Bisnis.com, JAKARTA – Industri petrokimia nasional masih belum mendapatkan penurunan tarif gas hingga ke level US$6 per mmBTU secara utuh.
Namun, penurunan tarif yang dirasakan oleh mayoritas pabrikan membuat rata-rata utilisasi pabrikan dapat bertahan di level 95 persen.
Asosiasi Industri Olefin, Aromatik, dan Plastik Indonesia (Inaplas) mendata baru 70 persen dari total pabrikan petrokimia yang mendapatkan tarif gas US$6 per mmBTU. Adapun, 50 persen dari pabrikan yang mendapatkan penurunan harga hanya berlaku bagi 50 persen dari total volume pada perjanjian jual-beli gas.
"[Yang sudah dapat penurunan tarif] sektar 70 persen, masih ada 30 persen lain yang belum dapat. Tapi, separuh [pabrikan yang dapat penurunan tarif] masih belum full. Jadi, mereka 50 persen tarif US$6 per mmBTU, 50 persen tarif US$9 per mmBTU," kata Sekretaris Jenderal Inaplas Fajar Budiyono kepada Bisnis, Rabu (25/11/2020).
Fajar menyatakan 35 persen dari total pabrikan petrokimia nasional masih mendapatkan tarif campuran lantaran tarif gas yang didapatkan distributor menggunakan tarif lama. Seperti diketahui, pemerintah mengamanatkan distributor gas untuk menurunkan tarif gas yang diterima pabrikan ke level US$6 per mmBTU pada tahun ini.
Di samping itu, Fajar menilai penurunan tarif gas yang mulai efektif dirasakan seabgian pabrik petrokima per Agustus 2020 telah membantu performa ekspor pabrikan. Fajar menyatakan rendahnya permintaan domestik memaksa pabrikan untuk mengalihkan alokasi produksi ke pasar ekspor.
Baca Juga
Adapun, penurunan tarif gas dinilai membuat produk petrokimia lokal berdaya saing di pasar global. Inaplas mendata utilisasi industri hilir plastik anjlok ke level 60 persen dari posisi awal 2020 di kisaran 90-100 persen. Tak jauh berbeda, laju pertumbuhan lapangan usaha industri hilir plastik merosot 12 persen per Juli-Agustus 2020.

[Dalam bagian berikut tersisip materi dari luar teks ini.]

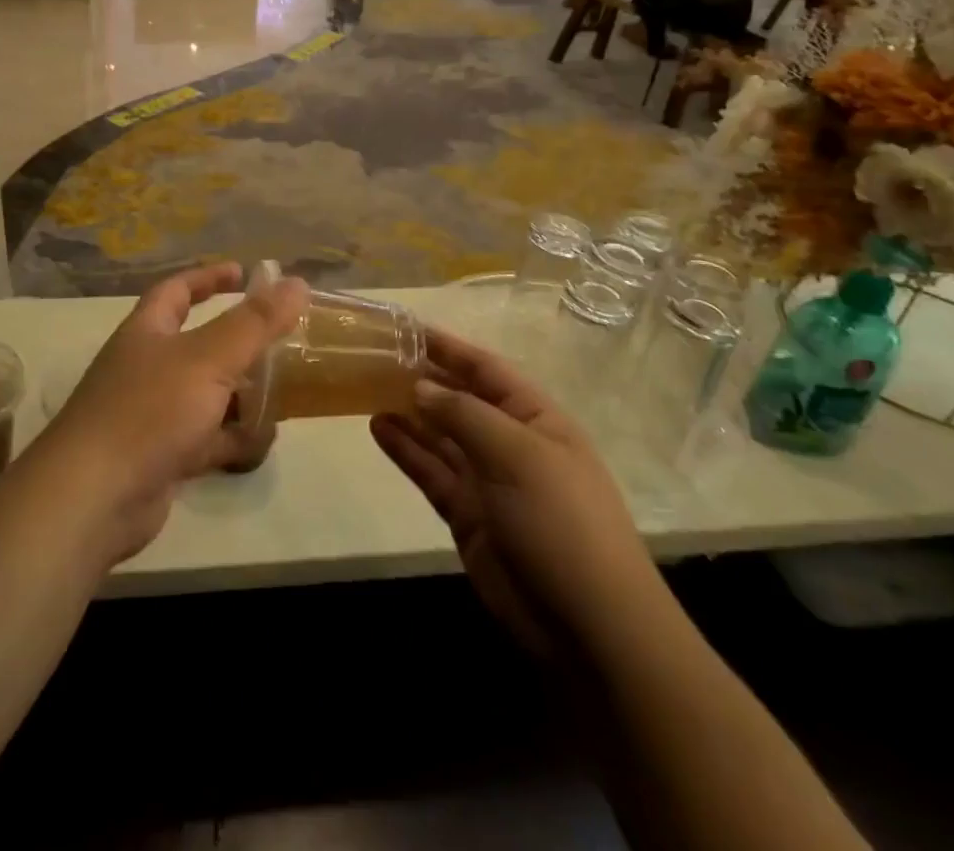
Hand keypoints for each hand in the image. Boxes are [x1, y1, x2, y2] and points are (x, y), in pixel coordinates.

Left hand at [42, 262, 306, 565]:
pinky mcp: (160, 457)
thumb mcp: (208, 358)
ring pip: (204, 394)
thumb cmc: (149, 411)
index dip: (209, 277)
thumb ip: (255, 322)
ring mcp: (151, 414)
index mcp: (146, 332)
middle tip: (279, 339)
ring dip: (239, 393)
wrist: (94, 498)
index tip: (245, 273)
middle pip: (196, 344)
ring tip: (282, 391)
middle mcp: (145, 367)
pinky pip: (204, 438)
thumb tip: (297, 282)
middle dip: (236, 342)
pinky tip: (261, 441)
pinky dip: (231, 438)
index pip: (176, 290)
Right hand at [371, 329, 661, 655]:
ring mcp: (487, 479)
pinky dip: (405, 449)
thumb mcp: (517, 454)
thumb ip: (464, 414)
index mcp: (537, 418)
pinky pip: (431, 470)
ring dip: (408, 411)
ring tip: (365, 387)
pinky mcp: (467, 513)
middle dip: (422, 378)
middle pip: (460, 399)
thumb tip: (419, 386)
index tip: (405, 327)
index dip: (448, 347)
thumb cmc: (561, 521)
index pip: (486, 369)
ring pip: (440, 434)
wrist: (588, 627)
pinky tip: (377, 427)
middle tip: (373, 357)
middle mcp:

"Ini bukan main-main. [Permintaan] saat Juni 2020 tertolong pasar Lebaran. Juli-Agustus minus 12 persen karena orang fokus ke pasar masuk sekolah, konsumsi yang lain harus turun," ucapnya.
Perbedaan karakter industri membuat utilisasi pabrikan hulu plastik tidak turun dan tetap berada di kisaran 90 persen. Pasalnya, industri hulu plastik melakukan produksi berdasarkan kontrak jangka panjang, sedangkan industri hilir plastik bergantung pada permintaan konsumen.
Dengan kata lain, gudang industri saat ini penuh oleh bahan baku plastik. Fajar menyampaikan untuk menghindari potensi kerugian mismatch, pabrikan hulu plastik mengandalkan pasar global agar tidak terjadi penumpukan.
Fajar mencatat negara tujuan ekspor pabrikan hulu plastik lokal baru mencapai beberapa negara di Asia Selatan, Asia Tenggara, Timur Tengah, dan China. Walakin, Fajar menyatakan strategi ekspor tersebut hanya dapat dilakukan dalam jangka pendek.
Saat ini, Fajar mengamati permintaan domestik mulai kembali terbentuk. Pada saat yang bersamaan, prosedur ekspor produk petrokimia ke beberapa negara, khususnya China, menjadi sulit.
"November ini permintaan lokal sudah mulai membaik. Kemudian, untuk ekspor terkendala masalah kontainer, sehingga untuk November-Desember kebanyakan [hasil produksi] untuk pasar lokal," ucapnya.